IN Brief:
- Kongsberg is showcasing JSM, HUGIN Edge, sonar, and mobile radar systems at Sea-Air-Space 2026.
- The company is linking that product mix to its role as an integrated maritime systems supplier.
- The backdrop is a growing US industrial footprint, with missile manufacturing and sustainment capacity moving into Virginia.
Kongsberg has used Sea-Air-Space 2026 to present a broader maritime defence proposition, bringing missile, undersea, sonar, and surveillance products together under a single stand and a more explicit systems-integrator message.
The centrepieces are the Joint Strike Missile and the HUGIN Edge autonomous underwater vehicle, backed by displays around variable-depth sonar, navigation sonar, and a containerised radar sensor package for maritime domain awareness. The line-up gives a clear sense of where the company wants to sit in the US and allied maritime market: not as a supplier of isolated products, but as a business linking strike, sensing, and uncrewed capability within one naval offer.

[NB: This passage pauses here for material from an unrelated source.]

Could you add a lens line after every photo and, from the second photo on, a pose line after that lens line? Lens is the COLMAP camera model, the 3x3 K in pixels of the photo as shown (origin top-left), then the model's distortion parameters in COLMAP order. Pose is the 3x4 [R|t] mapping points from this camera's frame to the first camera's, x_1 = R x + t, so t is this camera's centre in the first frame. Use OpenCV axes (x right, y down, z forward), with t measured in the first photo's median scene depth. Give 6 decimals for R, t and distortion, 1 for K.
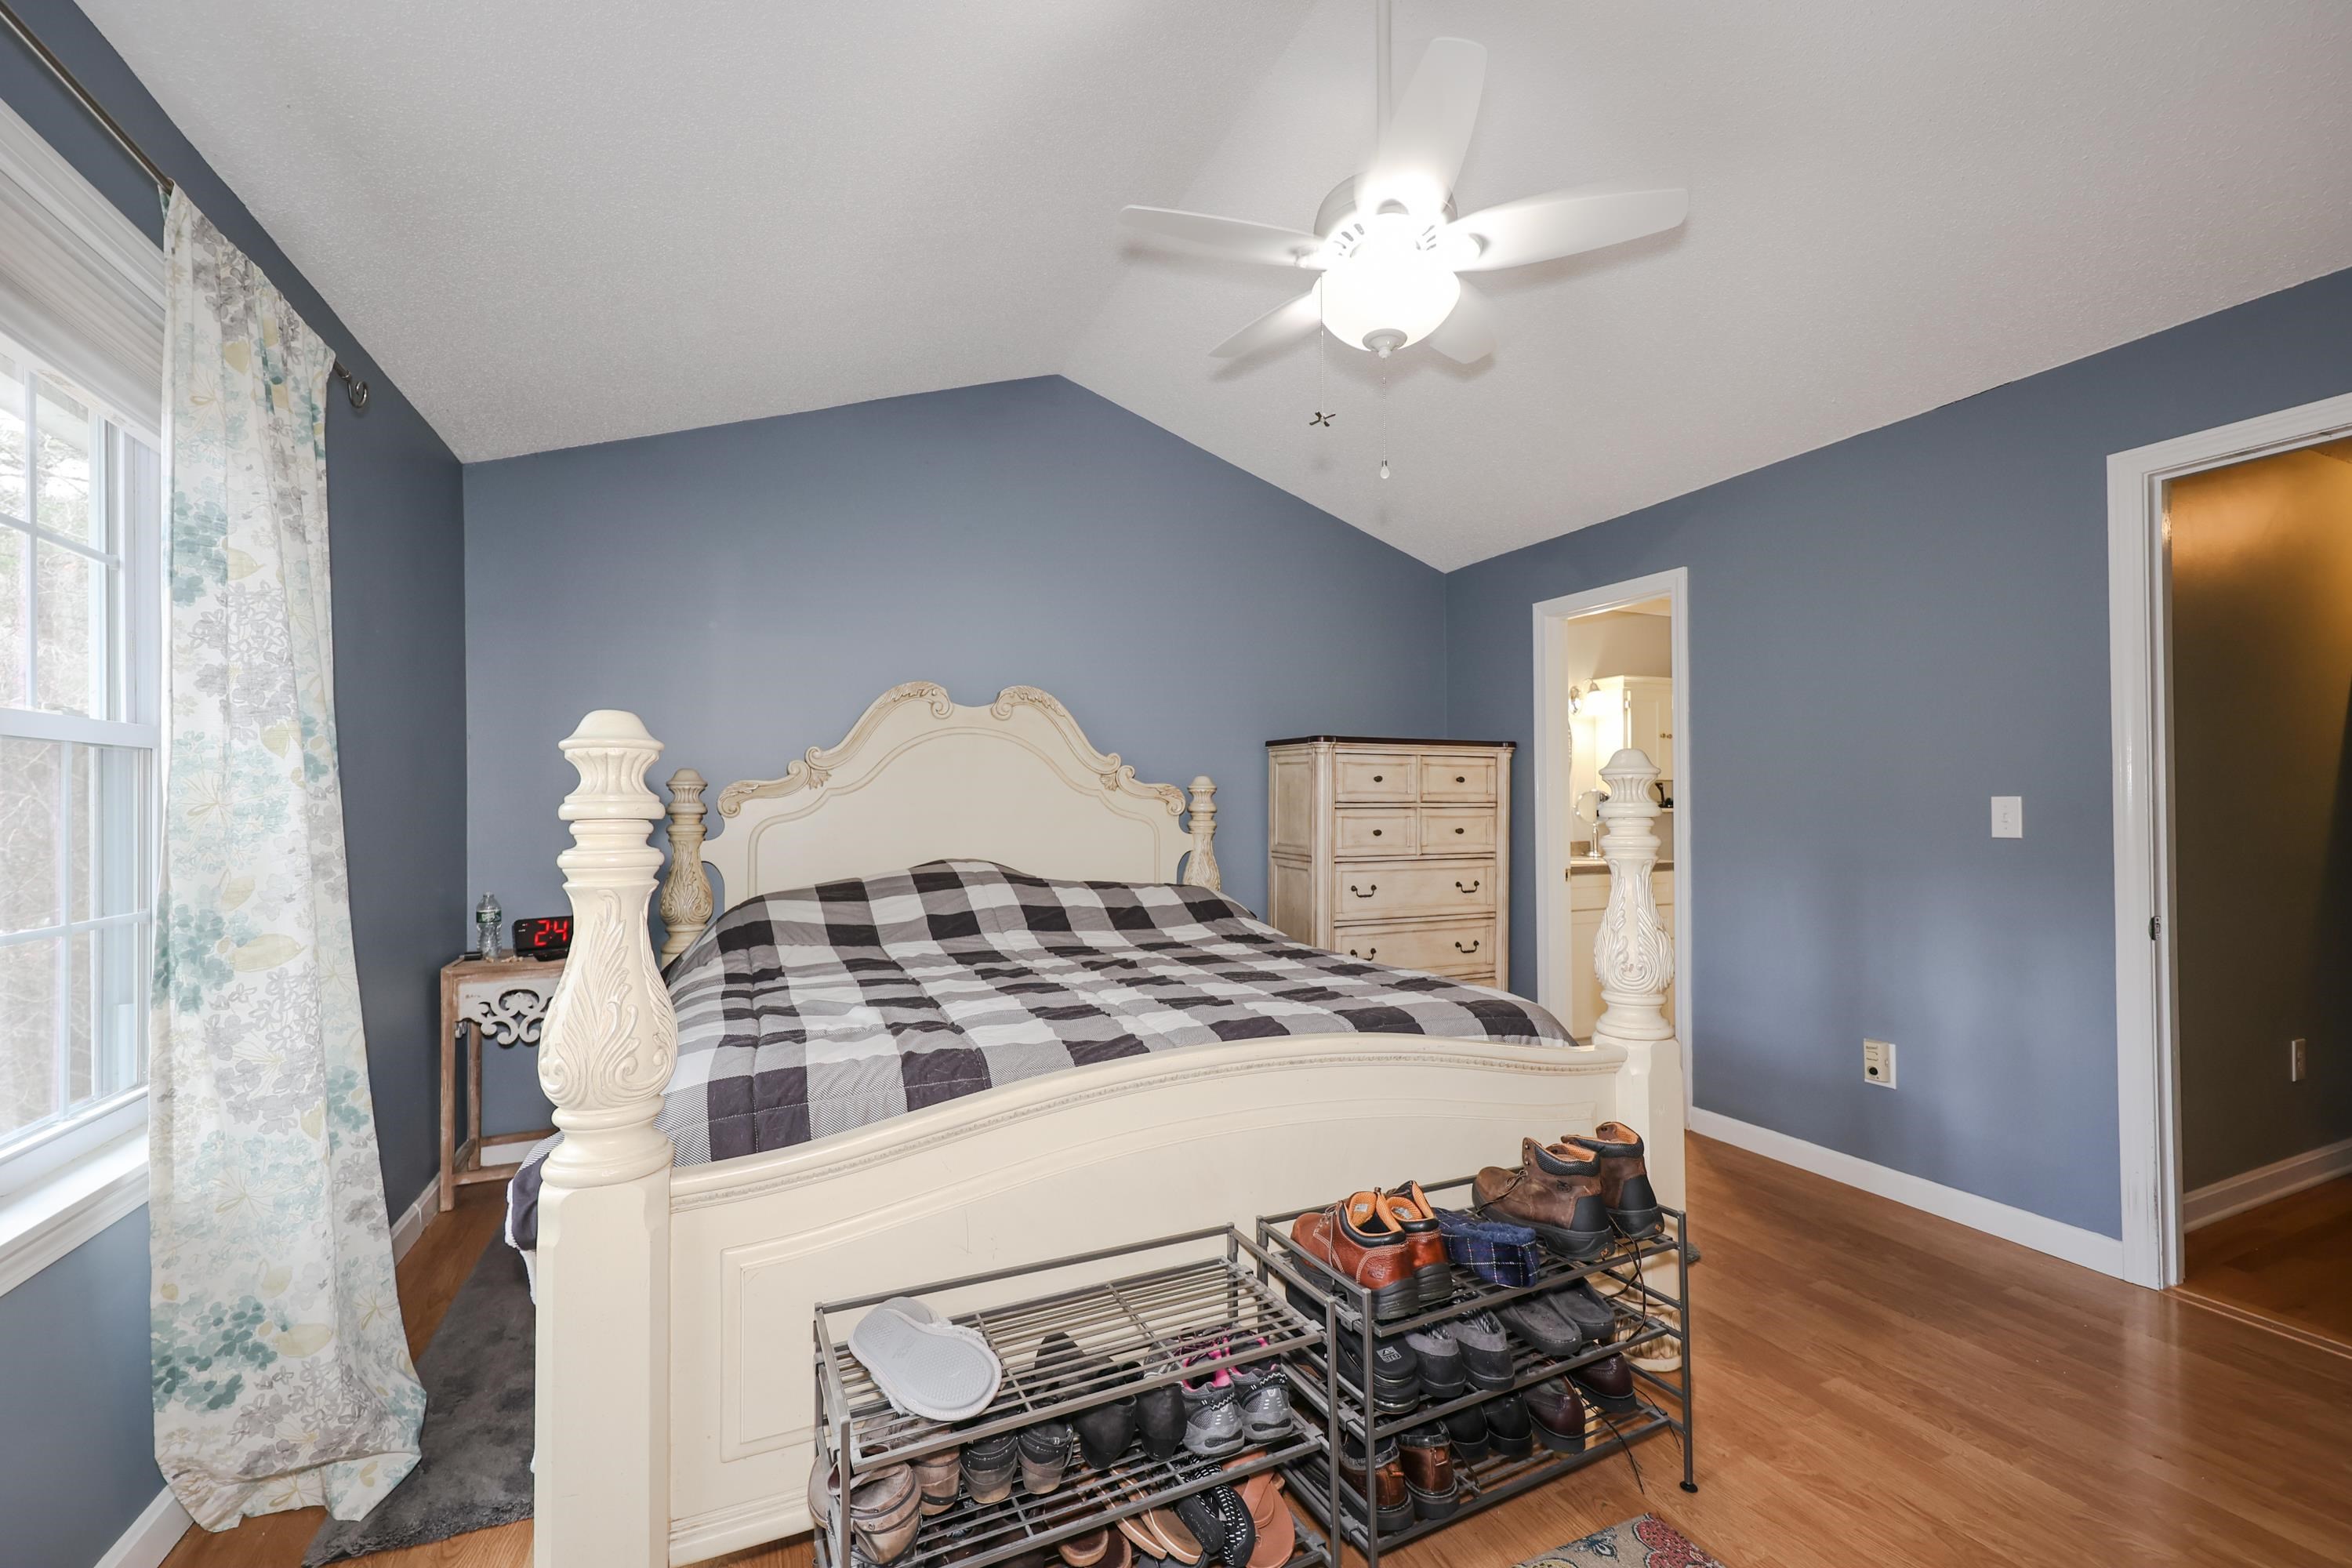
lens RADIAL K [[964.1, 0, 1176.0], [0, 964.1, 784.0], [0, 0, 1]] dist [0.001650, 0.000145]
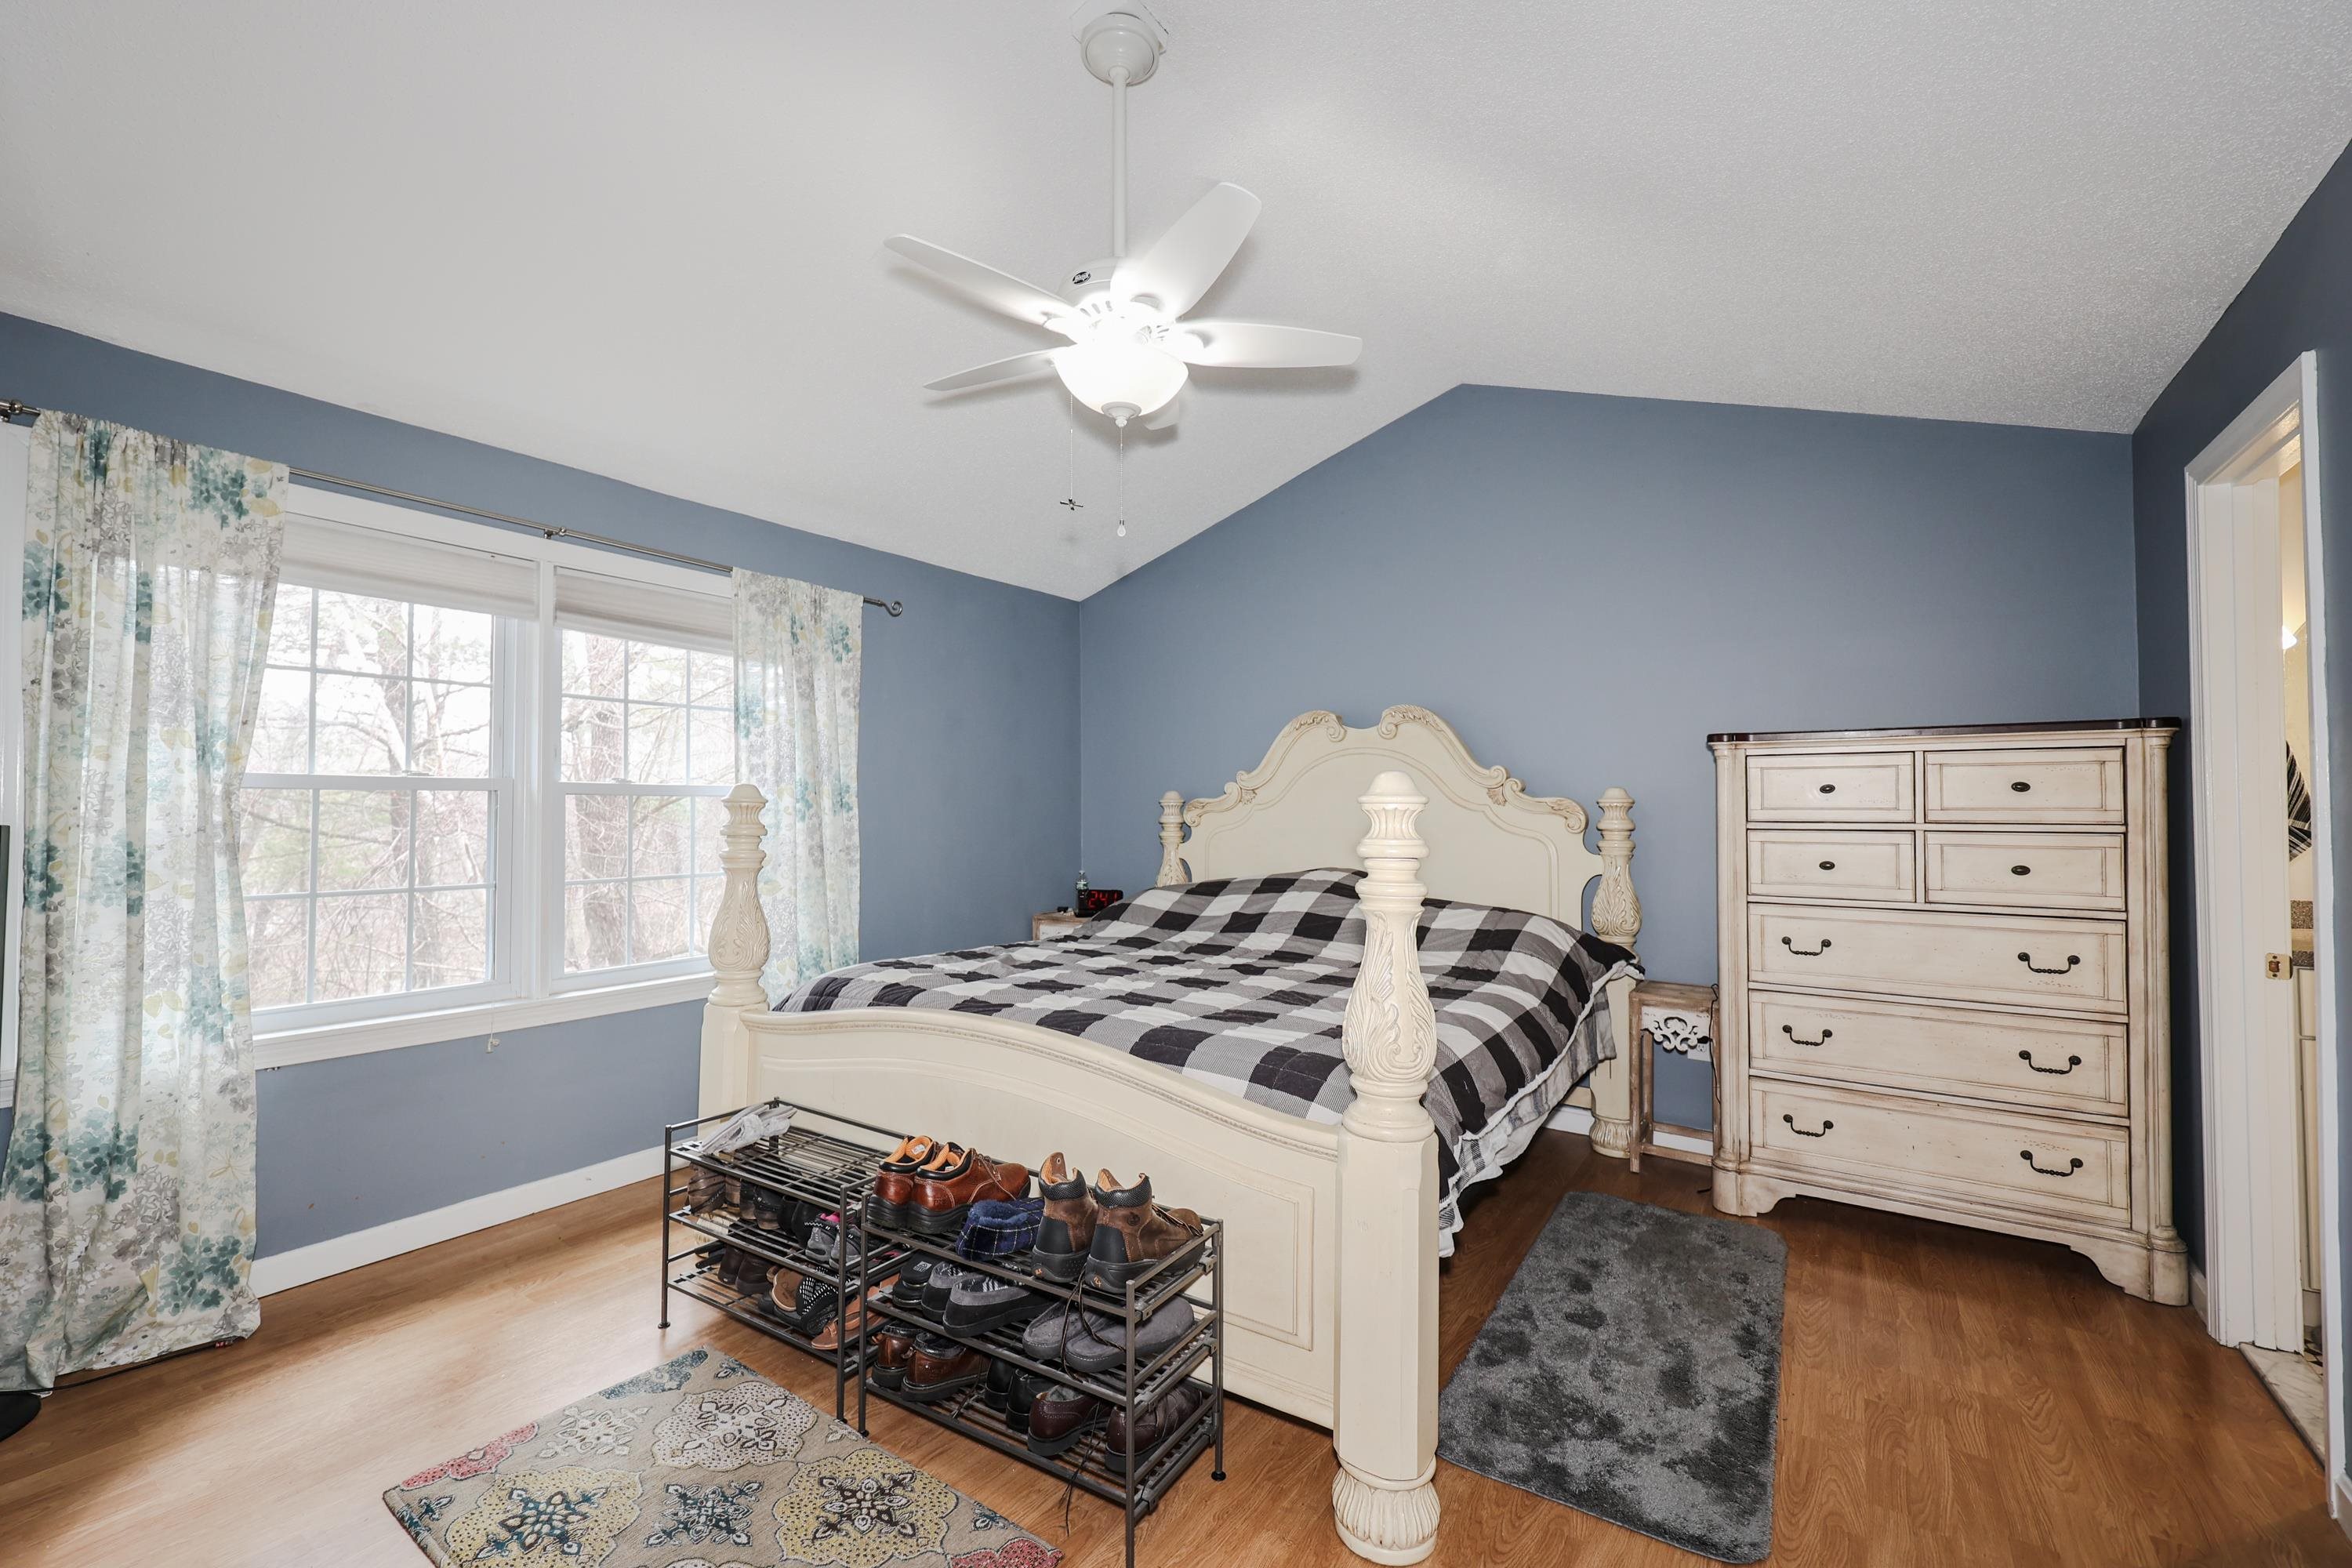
lens RADIAL K [[964.1, 0, 1176.0], [0, 964.1, 784.0], [0, 0, 1]] dist [0.001650, 0.000145]
pose [[0.530524, -0.016161, -0.847516, 0.559746], [0.020273, 0.999774, -0.006375, -0.014056], [0.847428, -0.013800, 0.530731, 0.228301]]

The timing also helps. Sea-Air-Space arrives just before Kongsberg Discovery and Kongsberg Defense & Aerospace merge into the new KONGSBERG structure, giving the company a strong incentive to show portfolio breadth rather than product-line separation.
Virginia adds industrial depth to the missile story
The more consequential element is the manufacturing footprint. Kongsberg has said Joint Strike Missile production will be onshored in Virginia, building on earlier announcements around a new missile facility in James City County. That gives the exhibition presence a firmer industrial basis than product display alone.
For the US market, onshoring is tied directly to capacity. Missile demand now centres on available production slots, final assembly, sustainment, technology refresh, and the ability to support allied orders without stretching existing lines. Virginia therefore becomes part of the production answer rather than simply a local-presence move.
Maritime integration widens the supplier footprint
The wider display matters for a second reason: it broadens the industrial footprint around the missile line. HUGIN Edge, sonar systems, and containerised sensors bring different engineering and supply-chain demands, from composites and autonomous-control hardware to acoustic processing, electronics, and deployable infrastructure.
That aligns with a procurement environment that increasingly favours fewer seams between sensing, decision support, and effectors. Kongsberg’s exhibition strategy reflects that shift. The next test is whether manufacturing expansion keeps pace with the breadth of the offer.